Des leaders tory comme Lord Carteret ont plaidé pour une présence britannique permanente dans les affaires européennes, soulignant la nécessité de soutenir les Habsbourg contre l’influence française. Cette approche était basée sur la conviction qu’une Europe centrale forte et unifiée était essentielle pour contrer la dominance de la France. Les Tories considéraient les alliances non pas comme des mesures temporaires, mais comme des outils pour façonner une paix et une stabilité à long terme. Cela contrastait avec la perspective des Whigs, qui voyaient les alliances comme des solutions à court terme.

Tout au long des XVIIIe et XIXe siècles, la Grande-Bretagne et l’Amérique ont lutté avec l’idée d’un rôle international permanent par opposition à une position plus isolationniste. Des leaders influents dans les deux pays ont périodiquement plaidé pour un engagement soutenu dans les affaires mondiales, mais leurs efforts ont souvent échoué en raison de la réticence du public à s’engager dans des responsabilités internationales continues.

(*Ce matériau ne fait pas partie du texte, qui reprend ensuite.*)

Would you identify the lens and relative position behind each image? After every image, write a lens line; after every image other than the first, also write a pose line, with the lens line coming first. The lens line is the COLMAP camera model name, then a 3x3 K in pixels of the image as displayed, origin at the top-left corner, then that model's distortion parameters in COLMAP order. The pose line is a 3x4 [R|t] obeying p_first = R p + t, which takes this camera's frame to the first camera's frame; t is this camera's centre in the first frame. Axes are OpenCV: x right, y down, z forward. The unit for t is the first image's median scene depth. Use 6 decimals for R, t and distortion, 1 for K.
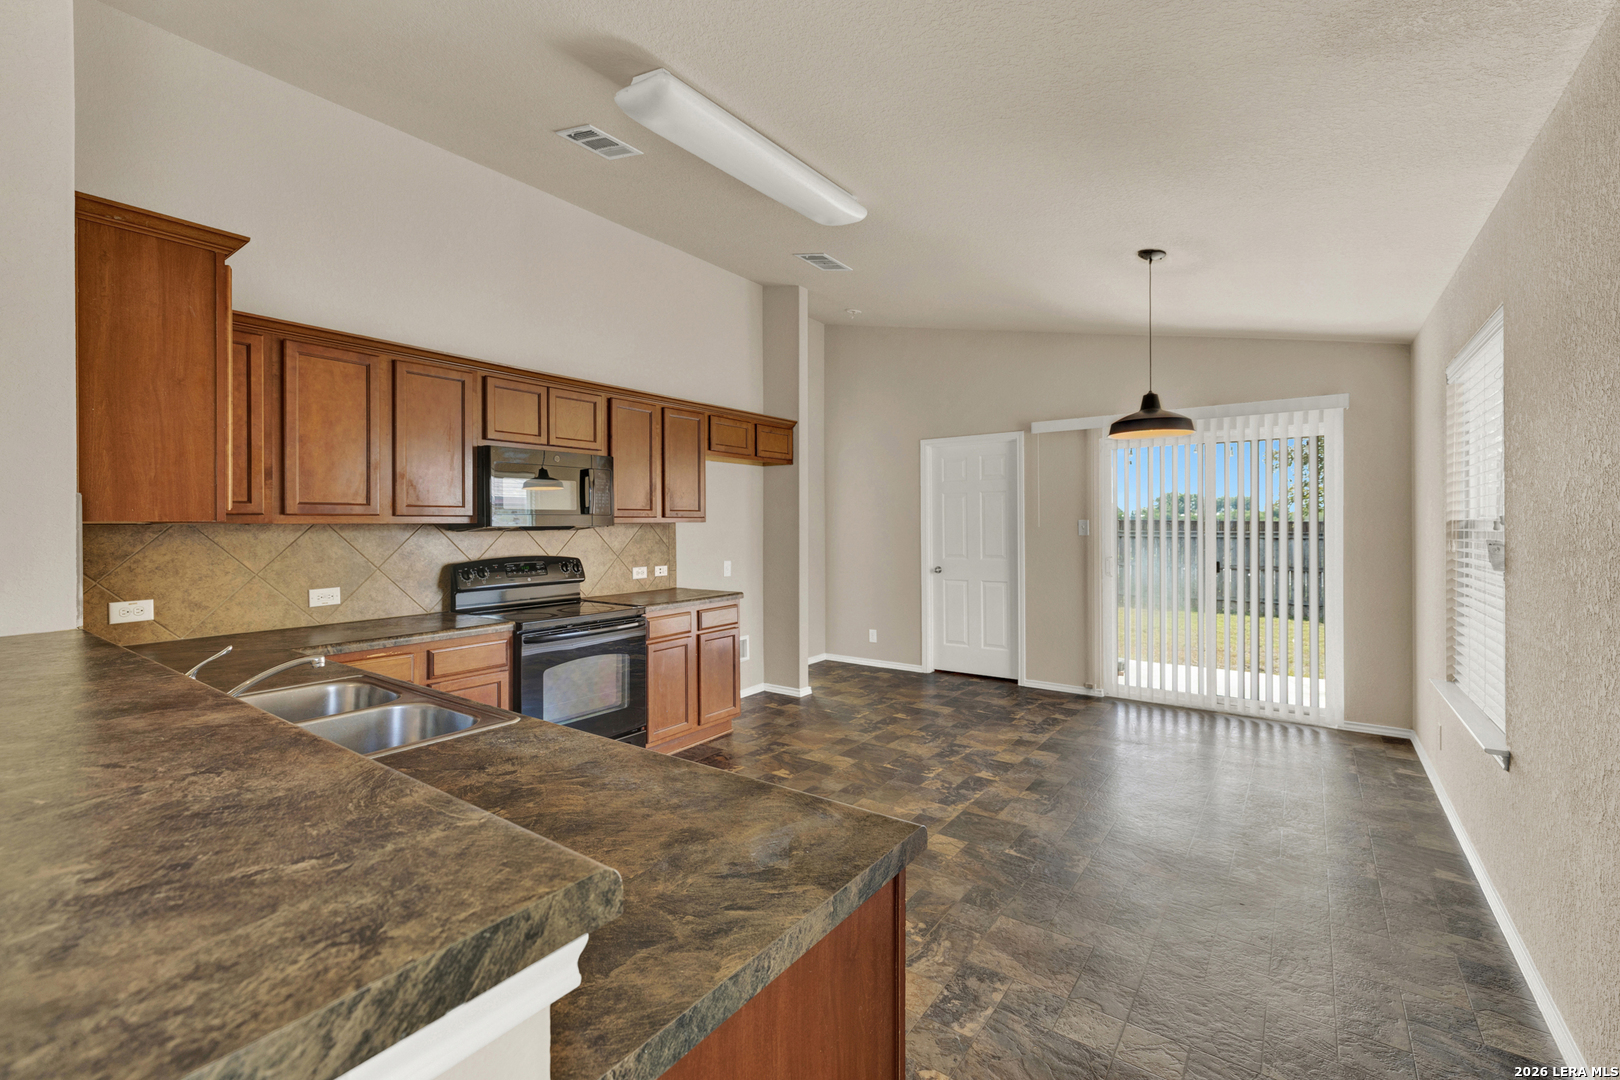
lens RADIAL K [[697.9, 0, 784.5], [0, 697.9, 522.4], [0, 0, 1]] dist [-0.001788, -0.000457]
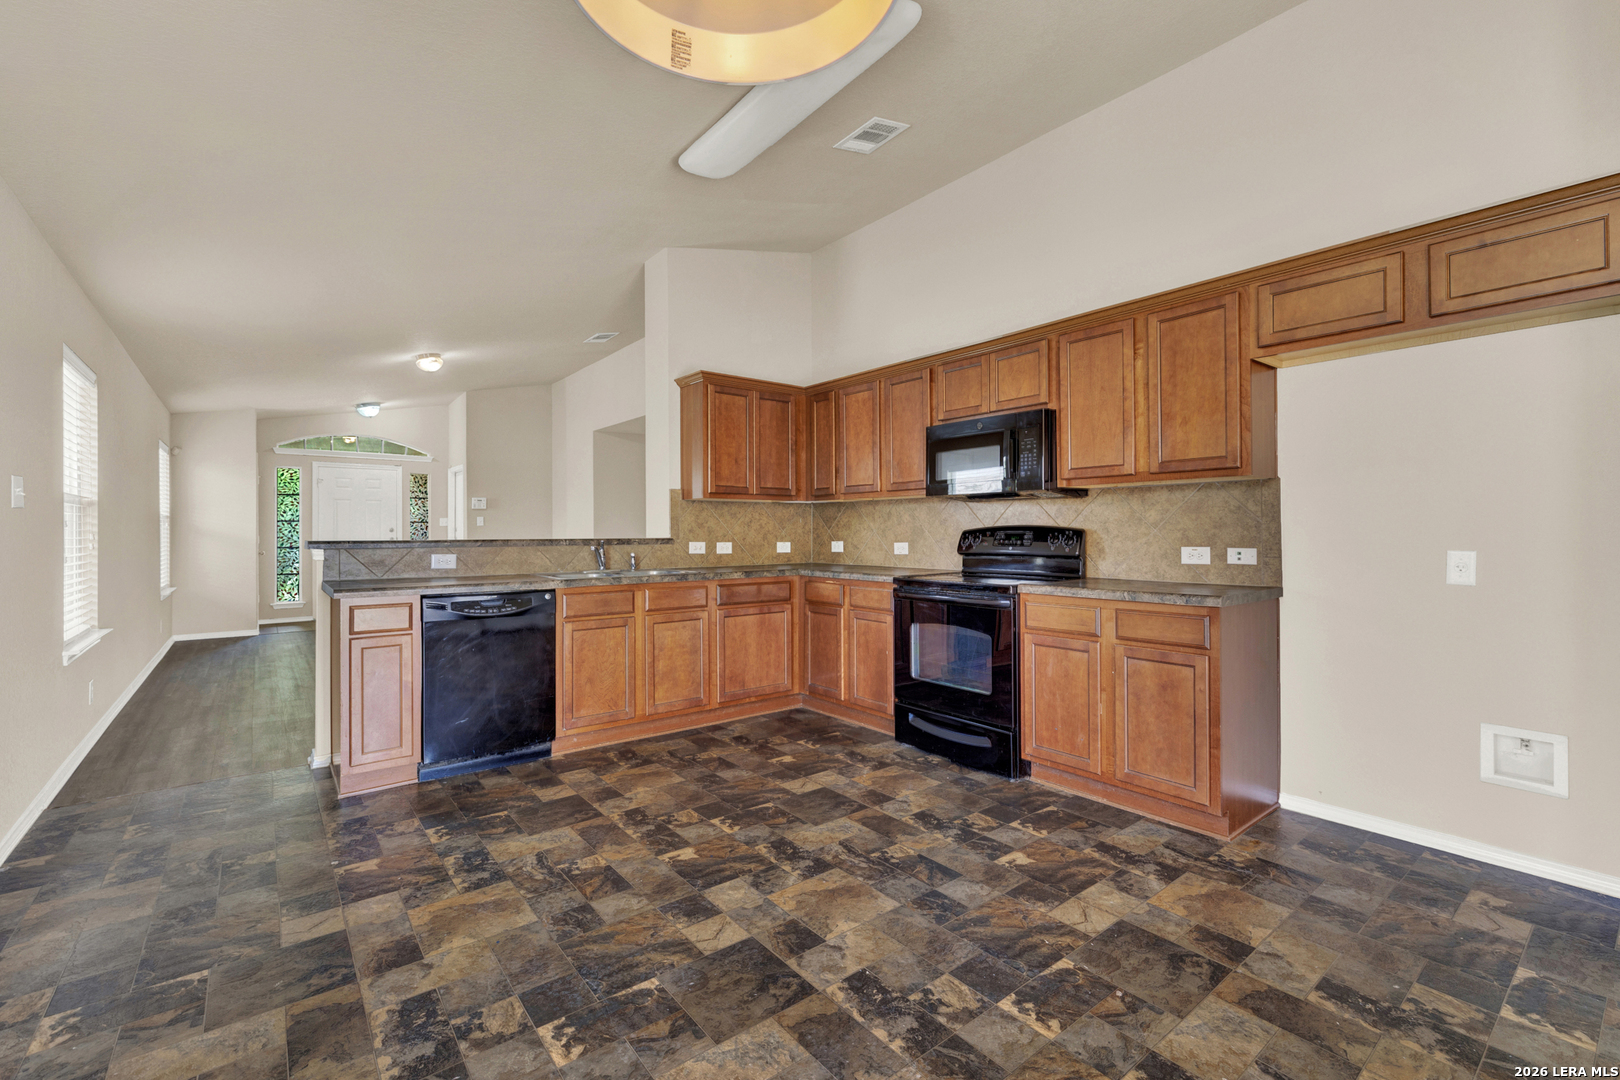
lens RADIAL K [[694.4, 0, 804.9], [0, 694.4, 531.3], [0, 0, 1]] dist [0.011531, -0.000041]
pose [[-0.255036, 0.012207, -0.966855, 0.662957], [0.012602, 0.999877, 0.009300, 0.044534], [0.966850, -0.009812, -0.255158, 0.964480]]
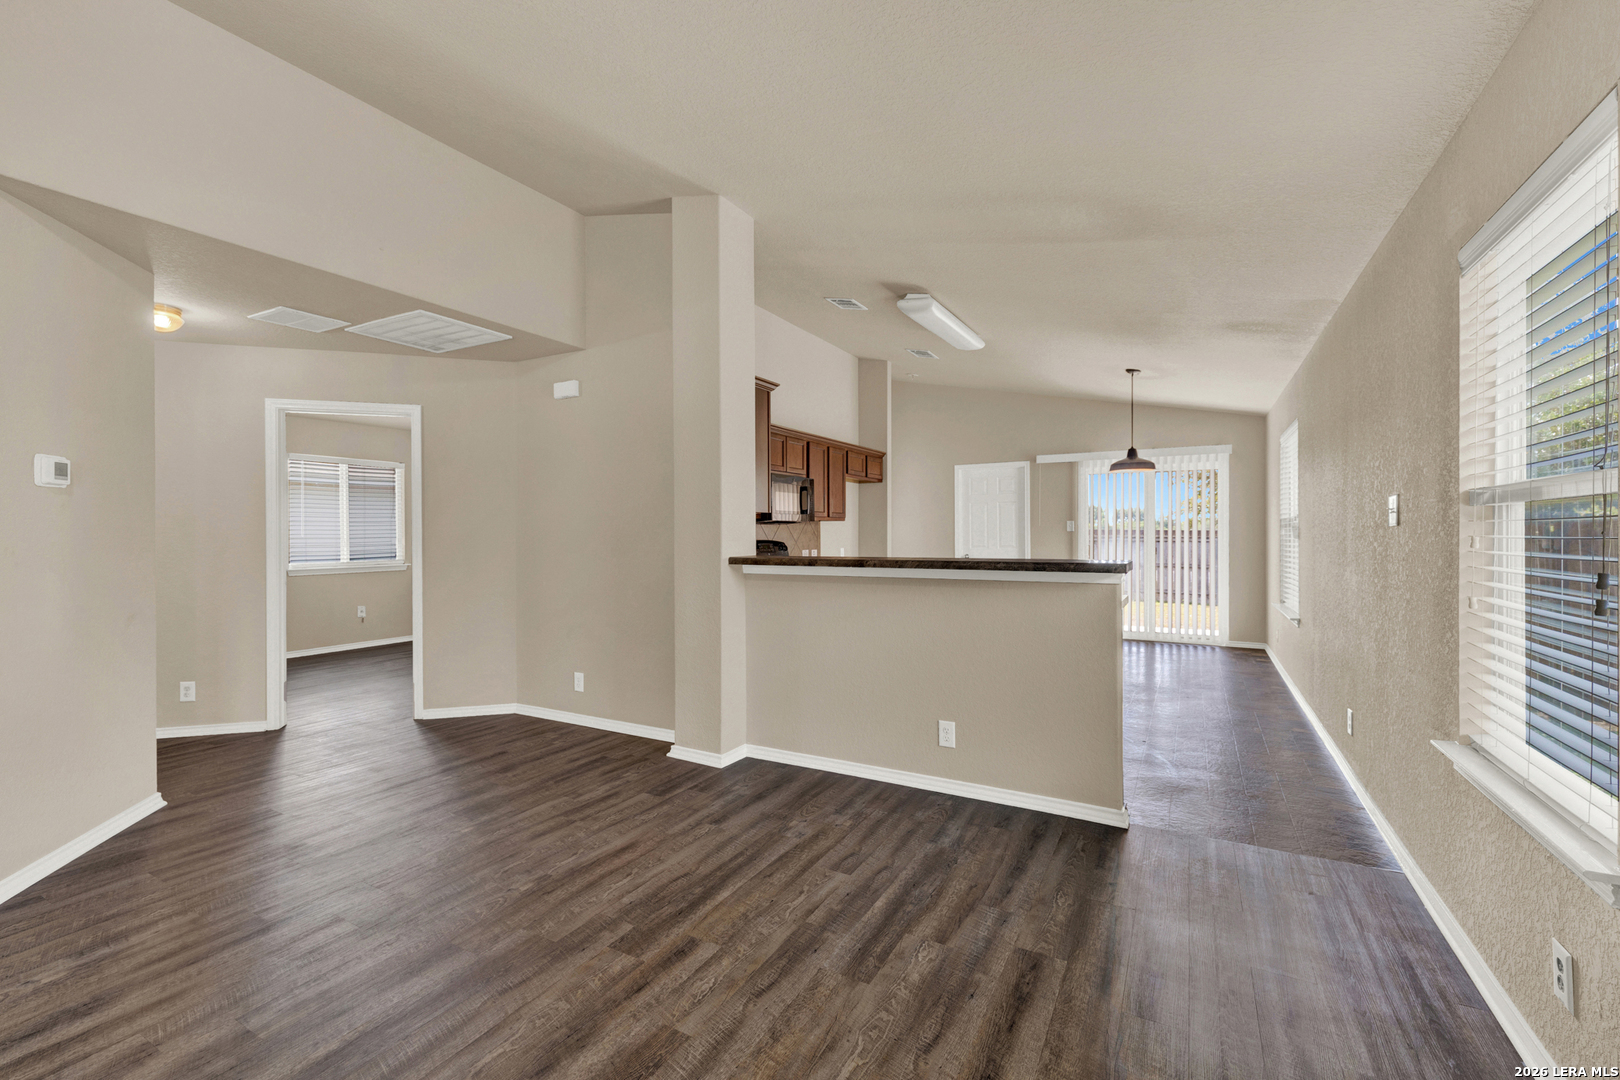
lens RADIAL K [[694.4, 0, 804.9], [0, 694.4, 531.3], [0, 0, 1]] dist [0.011531, -0.000041]
pose [[0.990713, -0.000537, 0.135966, -0.497132], [0.000450, 1.000000, 0.000671, 0.025856], [-0.135966, -0.000604, 0.990713, -0.596699]]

Le rôle de la Grande-Bretagne en tant qu’équilibreur dans la politique européenne a évolué d’une réponse pragmatique aux menaces contre l’équilibre des pouvoirs, principalement posées par la France, vers une stratégie plus délibérée. Cette approche a empêché la France, et plus tard l’Allemagne, d’atteindre l’hégémonie européenne. Au début du XIXe siècle, la Grande-Bretagne a commencé à formaliser son rôle dans le maintien de l’équilibre des pouvoirs, qui impliquait de résister à toute puissance menaçant l’équilibre européen.

Les Guerres napoléoniennes ont apporté une nouvelle dimension à l’équilibre des pouvoirs. La France, sous Napoléon, a cherché à dominer l’Europe non seulement pour des gains territoriaux mais aussi pour répandre des idéaux révolutionnaires. Le succès presque atteint par Napoléon pour établir une communauté européenne dirigée par la France a rassemblé la Grande-Bretagne et d’autres puissances pour contrer cette menace.

La Russie, émergeant en tant que puissance significative, présentait un défi complexe. L’expansion russe et la nature autocratique de son régime causaient à la fois espoir et crainte parmi les autres puissances européennes. Le tsar Alexandre Ier, malgré ses penchants libéraux temporaires, restait un acteur imprévisible dans la politique européenne.

Le Premier ministre britannique William Pitt le Jeune et le tsar Alexandre Ier ont discuté d’un règlement européen pour assurer la paix après les Guerres napoléoniennes. La réponse de Pitt à la proposition d’Alexandre se concentrait sur l’établissement d’un équilibre des pouvoirs, sans s’engager dans des réformes politiques ou sociales généralisées à travers l’Europe. Cette approche a jeté les bases d’un règlement territorial qui renforcerait l’Europe centrale, en particulier contre l’agression française, et a proposé la création de plus grands États allemands pour prévenir de futures interventions françaises.

L’ère post-napoléonienne a vu l’Europe tenter de concevoir un ordre international basé sur l’équilibre des pouvoirs, reconnaissant que cet équilibre ne pouvait pas être laissé au hasard. Le Congrès de Vienne visait à combiner l’équilibre des pouvoirs avec des valeurs partagées, établissant un siècle de paix sans guerres majeures. Cette rencontre historique a souligné l’importance de combiner le pouvoir avec la légitimité pour créer un ordre international stable et durable.